Founding Fathers Friday: Thomas Heyward Jr.

by Derrick G. Jeter

Like all of his South Carolina friends, Thomas Heyward Jr. was a dandy—a fine dresser, a fine conversationalist, and a fine friend if you were in need of a pound or two (or a dollar or two). Like the others, he was the son of a rich plantation owner. And like the others, he was a London trained lawyer.

Heyward traveled to the mother country when he was about twenty years old to begin his legal studies at the influential Inner Temple in London. According to an old biography, Heyward “prosecuted his studies with as much zeal as if poverty had been his inheritance, and the bread of his future existence depended upon his personal exertion when he should enter the profession.”

While Heyward received a top-notice education in the law in London, he also received a top-notice education in London’s social outlook concerning Americans. Native islanders of Great Britain were more than just a bit snooty when it came to their colonial brethren across the sea. Natives viewed colonials as inferior—inferior in breeding, tastes, and education. Slights by blokes on the street was one thing, but slights by blokes in Parliament was something else entirely. And if colonial appointments were any judge of Parliament’s opinion of Americans then the ruling class clearly saw the American colonialists as unable to rule themselves, for all prominent appointments were native islanders. Heyward’s observations of this fact was summed up well in that older biography: “These things, even at that early age, alienated his affection from the mother country, and he returned to his native land with mortified feelings, and a heartfelt desire to free it from the bondage of trans-atlantic rule.”

Shaking British dust from his expensive shoes, Heywards returned to South Carolina, hung out his shingle, married, and moved into White Hall, a plantation not far from his childhood home.

He also jumped into patriotic politics.

Heyward opposed the Stamp Act and was outraged at the passage of the Port Bill, which closed the port of Boston after the fabled tea party, fearing that Charleston, the leading port in the South, could befall a similar fate. Because of this, South Carolina patriots were compelled to act.
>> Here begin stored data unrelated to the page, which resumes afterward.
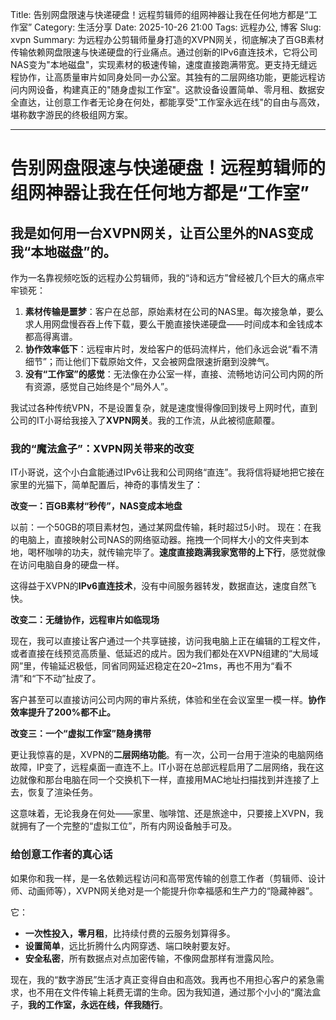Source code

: Title: 告别网盘限速与快递硬盘！远程剪辑师的组网神器让我在任何地方都是“工作室”
Category: 生活分享
Date: 2025-10-26 21:00
Tags: 远程办公, 博客
Slug: xvpn
Summary: 为远程办公剪辑师量身打造的XVPN网关，彻底解决了百GB素材传输依赖网盘限速与快递硬盘的行业痛点。通过创新的IPv6直连技术，它将公司NAS变为"本地磁盘"，实现素材的极速传输，速度直接跑满带宽。更支持无缝远程协作，让高质量审片如同身处同一办公室。其独有的二层网络功能，更能远程访问内网设备，构建真正的"随身虚拟工作室"。这款设备设置简单、零月租、数据安全直达，让创意工作者无论身在何处，都能享受"工作室永远在线"的自由与高效，堪称数字游民的终极组网方案。

---

# 告别网盘限速与快递硬盘！远程剪辑师的组网神器让我在任何地方都是“工作室”

## **我是如何用一台XVPN网关，让百公里外的NAS变成我“本地磁盘”的。**

作为一名靠视频吃饭的远程办公剪辑师，我的“诗和远方”曾经被几个巨大的痛点牢牢锁死：

1. **素材传输是噩梦**：客户在总部，原始素材在公司的NAS里。每次接急单，要么求人用网盘慢吞吞上传下载，要么干脆直接快递硬盘——时间成本和金钱成本都高得离谱。
2. **协作效率低下**：远程审片时，发给客户的低码流样片，他们永远会说“看不清细节”；而让他们下载原始文件，又会被网盘限速折磨到没脾气。
3. **没有“工作室”的感觉**：无法像在办公室一样，直接、流畅地访问公司内网的所有资源，感觉自己始终是个“局外人”。

我试过各种传统VPN，不是设置复杂，就是速度慢得像回到拨号上网时代，直到公司的IT小哥给我接入了**XVPN网关**。我的工作流，从此被彻底颠覆。

### **我的“魔法盒子”：XVPN网关带来的改变**

IT小哥说，这个小白盒能通过IPv6让我和公司网络“直连”。我将信将疑地把它接在家里的光猫下，简单配置后，神奇的事情发生了：

**改变一：百GB素材“秒传”，NAS变成本地盘**

以前：一个50GB的项目素材包，通过某网盘传输，耗时超过5小时。
现在：在我的电脑上，直接映射公司NAS的网络驱动器。拖拽一个同样大小的文件夹到本地，喝杯咖啡的功夫，就传输完毕了。**速度直接跑满我家宽带的上下行**，感觉就像在访问电脑自身的硬盘一样。

这得益于XVPN的**IPv6直连技术**，没有中间服务器转发，数据直达，速度自然飞快。

**改变二：无缝协作，远程审片如临现场**

现在，我可以直接让客户通过一个共享链接，访问我电脑上正在编辑的工程文件，或者直接在线预览高质量、低延迟的成片。因为我们都处在XVPN组建的“大局域网”里，传输延迟极低，同省同网延迟稳定在20~21ms，再也不用为“看不清”和“下不动”扯皮了。

客户甚至可以直接访问公司内网的审片系统，体验和坐在会议室里一模一样。**协作效率提升了200%都不止。**

**改变三：一个“虚拟工作室”随身携带**

更让我惊喜的是，XVPN的**二层网络功能**。有一次，公司一台用于渲染的电脑网络故障，IP变了，远程桌面一直连不上。IT小哥在总部远程启用了二层网络，我在这边就像和那台电脑在同一个交换机下一样，直接用MAC地址扫描找到并连接了上去，恢复了渲染任务。

这意味着，无论我身在何处——家里、咖啡馆、还是旅途中，只要接上XVPN，我就拥有了一个完整的“虚拟工位”，所有内网设备触手可及。

### **给创意工作者的真心话**

如果你和我一样，是一名依赖远程访问和高带宽传输的创意工作者（剪辑师、设计师、动画师等），XVPN网关绝对是一个能提升你幸福感和生产力的“隐藏神器”。

它：

* **一次性投入，零月租**，比持续付费的云服务划算得多。
* **设置简单**，远比折腾什么内网穿透、端口映射要友好。
* **安全私密**，所有数据点对点加密传输，不像网盘那样有泄露风险。

现在，我的“数字游民”生活才真正变得自由和高效。我再也不用担心客户的紧急需求，也不用在文件传输上耗费无谓的生命。因为我知道，通过那个小小的“魔法盒子，**我的工作室，永远在线，伴我随行**。
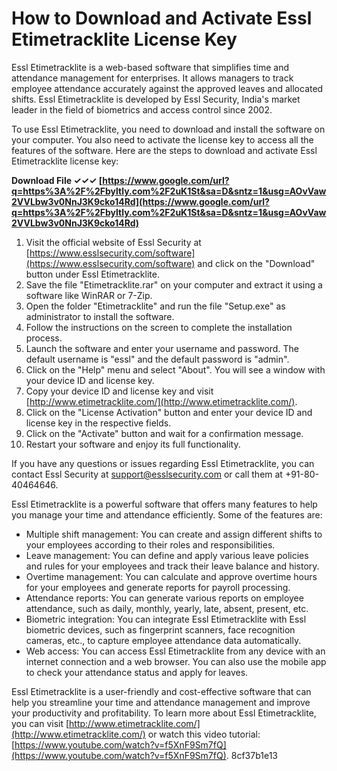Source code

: # How to Download and Activate Essl Etimetracklite License Key
 
Essl Etimetracklite is a web-based software that simplifies time and attendance management for enterprises. It allows managers to track employee attendance accurately against the approved leaves and allocated shifts. Essl Etimetracklite is developed by Essl Security, India's market leader in the field of biometrics and access control since 2002.
 
To use Essl Etimetracklite, you need to download and install the software on your computer. You also need to activate the license key to access all the features of the software. Here are the steps to download and activate Essl Etimetracklite license key:
 
**Download File ✓✓✓ [https://www.google.com/url?q=https%3A%2F%2Fbyltly.com%2F2uK1St&sa=D&sntz=1&usg=AOvVaw2VVLbw3v0NnJ3K9cko14Rd](https://www.google.com/url?q=https%3A%2F%2Fbyltly.com%2F2uK1St&sa=D&sntz=1&usg=AOvVaw2VVLbw3v0NnJ3K9cko14Rd)**


 
1. Visit the official website of Essl Security at [https://www.esslsecurity.com/software](https://www.esslsecurity.com/software) and click on the "Download" button under Essl Etimetracklite.
2. Save the file "Etimetracklite.rar" on your computer and extract it using a software like WinRAR or 7-Zip.
3. Open the folder "Etimetracklite" and run the file "Setup.exe" as administrator to install the software.
4. Follow the instructions on the screen to complete the installation process.
5. Launch the software and enter your username and password. The default username is "essl" and the default password is "admin".
6. Click on the "Help" menu and select "About". You will see a window with your device ID and license key.
7. Copy your device ID and license key and visit [http://www.etimetracklite.com/](http://www.etimetracklite.com/).
8. Click on the "License Activation" button and enter your device ID and license key in the respective fields.
9. Click on the "Activate" button and wait for a confirmation message.
10. Restart your software and enjoy its full functionality.

If you have any questions or issues regarding Essl Etimetracklite, you can contact Essl Security at [support@esslsecurity.com](mailto:support@esslsecurity.com) or call them at +91-80-40464646.

Essl Etimetracklite is a powerful software that offers many features to help you manage your time and attendance efficiently. Some of the features are:

- Multiple shift management: You can create and assign different shifts to your employees according to their roles and responsibilities.
- Leave management: You can define and apply various leave policies and rules for your employees and track their leave balance and history.
- Overtime management: You can calculate and approve overtime hours for your employees and generate reports for payroll processing.
- Attendance reports: You can generate various reports on employee attendance, such as daily, monthly, yearly, late, absent, present, etc.
- Biometric integration: You can integrate Essl Etimetracklite with Essl biometric devices, such as fingerprint scanners, face recognition cameras, etc., to capture employee attendance data automatically.
- Web access: You can access Essl Etimetracklite from any device with an internet connection and a web browser. You can also use the mobile app to check your attendance status and apply for leaves.

Essl Etimetracklite is a user-friendly and cost-effective software that can help you streamline your time and attendance management and improve your productivity and profitability. To learn more about Essl Etimetracklite, you can visit [http://www.etimetracklite.com/](http://www.etimetracklite.com/) or watch this video tutorial: [https://www.youtube.com/watch?v=f5XnF9Sm7fQ](https://www.youtube.com/watch?v=f5XnF9Sm7fQ).
 8cf37b1e13
 
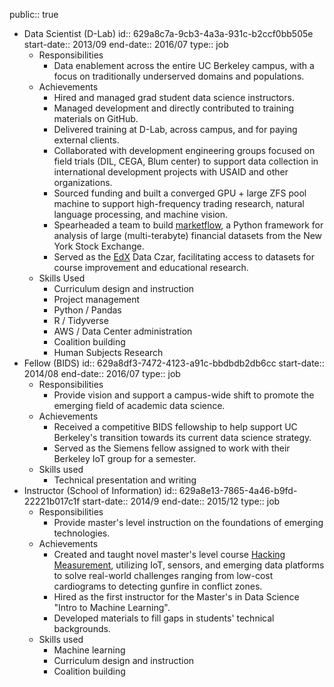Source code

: public:: true

- Data Scientist (D-Lab)
  id:: 629a8c7a-9cb3-4a3a-931c-b2ccf0bb505e
  start-date:: 2013/09
  end-date:: 2016/07
  type:: job
	- Responsibilities
		- Data enablement across the entire UC Berkeley campus, with a focus on traditionally underserved domains and populations.
	- Achievements
		- Hired and managed grad student data science instructors.
		- Managed development and directly contributed to training materials on GitHub.
		- Delivered training at D-Lab, across campus, and for paying external clients.
		- Collaborated with development engineering groups focused on field trials (DIL, CEGA, Blum center) to support data collection in international development projects with USAID and other organizations.
		- Sourced funding and built a converged GPU + large ZFS pool machine to support high-frequency trading research, natural language processing, and machine vision.
		- Spearheaded a team to build [marketflow](https://github.com/dlab-projects/marketflow), a Python framework for analysis of large (multi-terabyte) financial datasets from the New York Stock Exchange.
		- Served as the [EdX](https://www.edx.org/) Data Czar, facilitating access to datasets for course improvement and educational research.
	- Skills Used
		- Curriculum design and instruction
		- Project management
		- Python / Pandas
		- R / Tidyverse
		- AWS / Data Center administration
		- Coalition building
		- Human Subjects Research
- Fellow (BIDS)
  id:: 629a8df3-7472-4123-a91c-bbdbdb2db6cc
  start-date:: 2014/08
  end-date:: 2016/07
  type:: job
	- Responsibilities
		- Provide vision and support a campus-wide shift to promote the emerging field of academic data science.
	- Achievements
		- Received a competitive BIDS fellowship to help support UC Berkeley's transition towards its current data science strategy.
		- Served as the Siemens fellow assigned to work with their Berkeley IoT group for a semester.
	- Skills used
		- Technical presentation and writing
- Instructor (School of Information)
  id:: 629a8e13-7865-4a46-b9fd-22221b017c1f
  start-date:: 2014/9
  end-date:: 2015/12
  type:: job
	- Responsibilities
		- Provide master's level instruction on the foundations of emerging technologies.
	- Achievements
		- Created and taught novel master's level course [Hacking Measurement](http://hackingmeasurement.berkeley.edu/), utilizing IoT, sensors, and emerging data platforms to solve real-world challenges ranging from low-cost cardiograms to detecting gunfire in conflict zones.
		- Hired as the first instructor for the Master's in Data Science "Intro to Machine Learning".
		- Developed materials to fill gaps in students' technical backgrounds.
	- Skills used
		- Machine learning
		- Curriculum design and instruction
		- Coalition building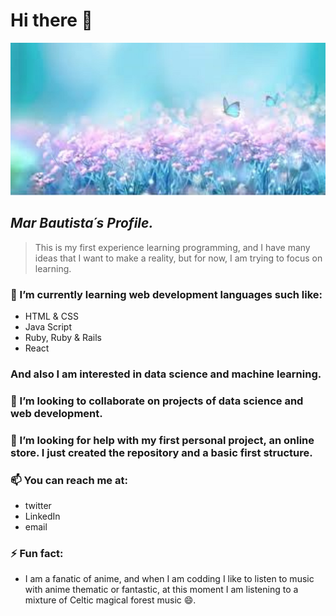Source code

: # Hi there 👋

![Butterfly](butterfly1.jpg)
## *Mar Bautista´s Profile.*
>This is my first experience learning programming, and I have many ideas that I want to make a reality, but for now, I am trying to focus on learning.
### 🌱 I’m currently learning web development languages such like:
- HTML & CSS
- Java Script
- Ruby, Ruby & Rails
- React
### And also I am interested in data science and machine learning.

### 👯 I’m looking to collaborate on projects of data science and web development.

### 🤔 I’m looking for help with my first personal project, an online store. I just created the repository and a basic first structure.

### 📫 You can reach me at:
- twitter
- LinkedIn
- email
### ⚡ Fun fact:  
- I am a fanatic of anime, and when I am codding I like to listen to music with anime thematic or fantastic, at this moment I am listening to a mixture of Celtic magical forest music 😄.

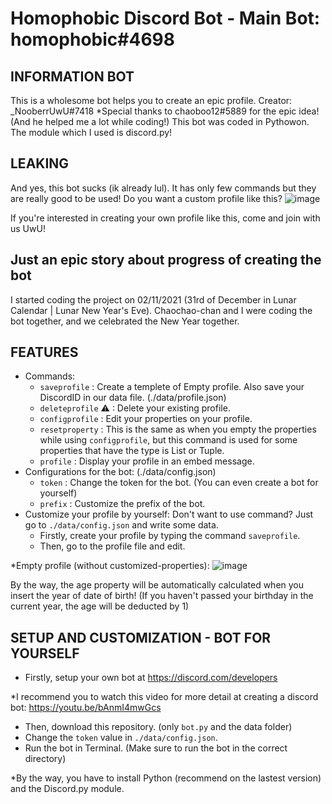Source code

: # Homophobic Discord Bot - Main Bot: homophobic#4698

INFORMATION BOT
---------------
This is a wholesome bot helps you to create an epic profile.
Creator: _NooberrUwU#7418
*Special thanks to chaoboo12#5889 for the epic idea! (And he helped me a lot while coding!)
This bot was coded in Pythowon. The module which I used is discord.py!

LEAKING
-------
And yes, this bot sucks (ik already lul). It has only few commands but they are really good to be used!
Do you want a custom profile like this?
![image](https://media.discordapp.net/attachments/808705440581287967/811258173188472872/unknown.png?width=491&height=421)

If you're interested in creating your own profile like this, come and join with us UwU!

Just an epic story about progress of creating the bot
-----------------------------------------------------
I started coding the project on 02/11/2021 (31rd of December in Lunar Calendar | Lunar New Year's Eve). Chaochao-chan and I were coding the bot together, and we celebrated the New Year together.

FEATURES
--------
- Commands:
  - `saveprofile` : Create a templete of Empty profile. Also save your DiscordID in our data file. (./data/profile.json)
  - `deleteprofile` ⚠ : Delete your existing profile.
  - `configprofile` : Edit your properties on your profile.
  - `resetproperty` : This is the same as when you empty the properties while using `configprofile`, but this command is used for some properties that have the type is List or Tuple.
  - `profile` : Display your profile in an embed message.
- Configurations for the bot: (./data/config.json)
  - `token` : Change the token for the bot. (You can even create a bot for yourself)
  - `prefix` : Customize the prefix of the bot.
- Customize your profile by yourself: Don't want to use command? Just go to `./data/config.json` and write some data.
  - Firstly, create your profile by typing the command `saveprofile`.
  - Then, go to the profile file and edit.

*Empty profile (without customized-properties):
![image](https://media.discordapp.net/attachments/808705440581287967/811264342174466048/unknown.png?width=422&height=353)

By the way, the age property will be automatically calculated when you insert the year of date of birth! (If you haven't passed your birthday in the current year, the age will be deducted by 1)

SETUP AND CUSTOMIZATION - BOT FOR YOURSELF
------------------------------------------
- Firstly, setup your own bot at <https://discord.com/developers>

*I recommend you to watch this video for more detail at creating a discord bot: <https://youtu.be/bAnmI4mwGcs>
- Then, download this repository. (only `bot.py` and the data folder)
- Change the `token` value in `./data/config.json`.
- Run the bot in Terminal. (Make sure to run the bot in the correct directory)

*By the way, you have to install Python (recommend on the lastest version) and the Discord.py module.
And act they did: they threw out the royal governor, established a new government, and wrote a new constitution. Heyward worked on the drafting committee of the constitution.

In 1775, Heyward was elected to the Continental Congress. At first, he modestly declined the honor, but after a large number of citizens marched through White Hall pressing him to serve he relented and traveled to Philadelphia. Though considered “a firm republican,” Heyward along with the whole South Carolina delegation at first didn’t support Lee’s resolution for independence. But they came around and voted in the affirmative on July 2, 1776. And along with the majority of delegates, Heyward signed the Declaration on August 2.

Heyward left Congress in 1778, but not before he also signed the Articles of Confederation.

When Heyward returned to South Carolina he accepted an appointment as judge of criminal and civil courts. His appointment and his signature on the Declaration of Independence didn’t win him many friends among the tories of the state however. They tried, unsuccessfully until 1780, to have him arrested. Unfortunately for Heyward, he also held the captain’s rank in the militia at the same time and took up arms against Britain. In 1779, at Port Royal Island, he received a gun shot wound which scarred him for life. The following year, British troops marched through White Hall and carried away all his slaves—many of which were sold to Jamaican sugar plantations. Heyward was able to recover some of these slaves, but about 130 were simply gone for good. The estimated value of these slaves, even in 1848 dollars (the year of an early biography), was $50,000.

In May 1780, Heyward was captured while serving in the militia defending Charleston. Eventually, he, along with Edward Rutledge and Arthur Middleton, were sent to St. Augustine, Florida. While in captivity Heyward’s wife sudden died. He was released in July 1781 and made his way back to South Carolina to resume his seat on the bench. He remarried, served in the convention to write a new constitution for the state in 1790, and then retired to “the bosom of his family [where] he bore the honor, which a nation’s gratitude conferred, and there calmly awaited the summons for another world.”

Heyward answered that summons on March 6, 1809, at the age of sixty-three.